GPU einsum operations return immediately. The result tensor carries a CompletionEvent that tracks the pending accelerator work. Passing this tensor to another einsum chains via GPU stream dependencies — no CPU synchronization until data is accessed from the host.

  • wait() — explicitly blocks until computation completes
  • view(), dims(), strides() — implicitly call wait()
  • For CPU tensors, event is always None (zero overhead)
use tenferro_einsum::einsum;
use tenferro_tensor::{Tensor, MemoryOrder};
use tenferro_device::LogicalMemorySpace;

// In production, obtain memory spaces via BackendRegistry (future API).
let gpu_mem = LogicalMemorySpace::GpuMemory { device_id: 0 };
let col = MemoryOrder::ColumnMajor;

let a = Tensor::<f64>::zeros(&[3, 4], gpu_mem, col);
let b = Tensor::<f64>::zeros(&[4, 5], gpu_mem, col);

// Both einsum calls submit work to the GPU and return immediately.
// The second call detects c's pending event and chains on the stream.
let c = einsum("ij,jk->ik", &[&a, &b]).unwrap();
let d = einsum("ij,jk->ik", &[&c, &b]).unwrap();

// wait() blocks until GPU computation completes
d.wait();

§Specifying a compute device

use tenferro_einsum::einsum;
use tenferro_tensor::{Tensor, MemoryOrder};
use tenferro_device::{LogicalMemorySpace, ComputeDevice};

let col = MemoryOrder::ColumnMajor;
// In production, obtain memory spaces via BackendRegistry (future API).
let gpu_mem = LogicalMemorySpace::GpuMemory { device_id: 0 };

let mut a = Tensor::<f64>::zeros(&[3, 4], gpu_mem, col);
let mut b = Tensor::<f64>::zeros(&[4, 5], gpu_mem, col);

// Pin tensors to CUDA device 1 (overrides automatic device selection).
// This works when CUDA device 1 can access GpuMemory { device_id: 0 }
// (e.g., same physical GPU or NVLink-connected peer).
// If the device cannot access the memory space, einsum returns
// Err(NoCompatibleComputeDevice).

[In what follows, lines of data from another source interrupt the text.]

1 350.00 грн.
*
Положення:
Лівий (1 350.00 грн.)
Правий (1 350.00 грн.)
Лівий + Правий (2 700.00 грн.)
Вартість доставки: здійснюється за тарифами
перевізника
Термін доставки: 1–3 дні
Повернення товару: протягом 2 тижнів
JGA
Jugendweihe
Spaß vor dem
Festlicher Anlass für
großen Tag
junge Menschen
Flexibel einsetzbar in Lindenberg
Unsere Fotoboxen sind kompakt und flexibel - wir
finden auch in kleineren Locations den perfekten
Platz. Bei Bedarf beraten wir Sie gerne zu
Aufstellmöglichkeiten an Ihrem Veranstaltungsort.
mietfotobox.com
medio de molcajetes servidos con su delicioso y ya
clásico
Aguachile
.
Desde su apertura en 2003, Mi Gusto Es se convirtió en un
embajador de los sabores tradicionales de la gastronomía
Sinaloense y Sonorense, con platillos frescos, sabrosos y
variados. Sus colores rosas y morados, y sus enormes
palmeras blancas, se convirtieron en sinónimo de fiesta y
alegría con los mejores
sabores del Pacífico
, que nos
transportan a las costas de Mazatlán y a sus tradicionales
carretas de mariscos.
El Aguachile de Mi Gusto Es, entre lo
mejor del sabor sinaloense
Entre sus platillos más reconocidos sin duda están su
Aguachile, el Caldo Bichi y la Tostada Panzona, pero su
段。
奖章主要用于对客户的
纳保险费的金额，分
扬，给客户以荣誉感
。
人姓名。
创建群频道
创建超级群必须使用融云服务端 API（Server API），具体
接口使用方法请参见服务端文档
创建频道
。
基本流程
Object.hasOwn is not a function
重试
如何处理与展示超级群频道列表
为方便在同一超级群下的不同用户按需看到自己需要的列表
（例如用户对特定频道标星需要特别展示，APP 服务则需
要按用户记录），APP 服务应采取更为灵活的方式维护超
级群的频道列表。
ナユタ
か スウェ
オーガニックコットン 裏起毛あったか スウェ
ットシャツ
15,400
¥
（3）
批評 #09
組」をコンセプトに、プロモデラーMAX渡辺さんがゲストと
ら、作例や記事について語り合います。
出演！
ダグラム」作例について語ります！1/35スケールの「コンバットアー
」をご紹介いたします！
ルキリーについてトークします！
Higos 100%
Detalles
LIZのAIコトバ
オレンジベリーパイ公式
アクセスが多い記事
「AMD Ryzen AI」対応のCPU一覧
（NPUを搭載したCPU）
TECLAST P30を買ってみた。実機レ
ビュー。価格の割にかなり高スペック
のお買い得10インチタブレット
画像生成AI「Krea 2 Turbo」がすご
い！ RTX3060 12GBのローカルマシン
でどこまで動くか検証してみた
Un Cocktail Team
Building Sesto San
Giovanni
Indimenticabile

In that case, transfer explicitly:
//   let a = a.to_memory_space_async(GpuMemory { device_id: 1 }).unwrap();
a.set_preferred_compute_device(Some(ComputeDevice::Cuda { device_id: 1 }));
b.set_preferred_compute_device(Some(ComputeDevice::Cuda { device_id: 1 }));

// einsum dispatches to the specified CUDA device
let c = einsum("ij,jk->ik", &[&a, &b]).unwrap();

// Clear override — revert to automatic selection
// a.set_preferred_compute_device(None);

Structs§

ContractionTree
Contraction tree determining pairwise contraction order for N-ary einsum.
Subscripts
Einsum subscripts using integer labels (omeinsum-rs compatible).

Functions§

dual_einsum
Dual einsum (forward-mode JVP propagation).
einsum
Execute einsum using string notation.
einsum_frule
Forward-mode rule (frule) for einsum without building a global tape.
einsum_hvp
Local HVP rule for einsum without building a global tape.
einsum_into
Execute einsum using string notation, accumulating into an existing output.
einsum_owned
Execute einsum using string notation, consuming the input tensors.
einsum_rrule
Reverse-mode rule (rrule) for einsum without building a global tape.
einsum_with_plan
Execute einsum with a pre-optimized ContractionTree.
einsum_with_plan_into
Execute einsum with a pre-optimized ContractionTree, accumulating into an existing output.
einsum_with_plan_owned
Execute einsum with a pre-optimized ContractionTree, consuming the input tensors.
einsum_with_subscripts
Execute einsum with pre-built Subscripts.
einsum_with_subscripts_into
Execute einsum with pre-built Subscripts, accumulating into an existing output.
einsum_with_subscripts_owned
Execute einsum with pre-built Subscripts, consuming the input tensors.
tracked_einsum
Tracked einsum (reverse-mode AD).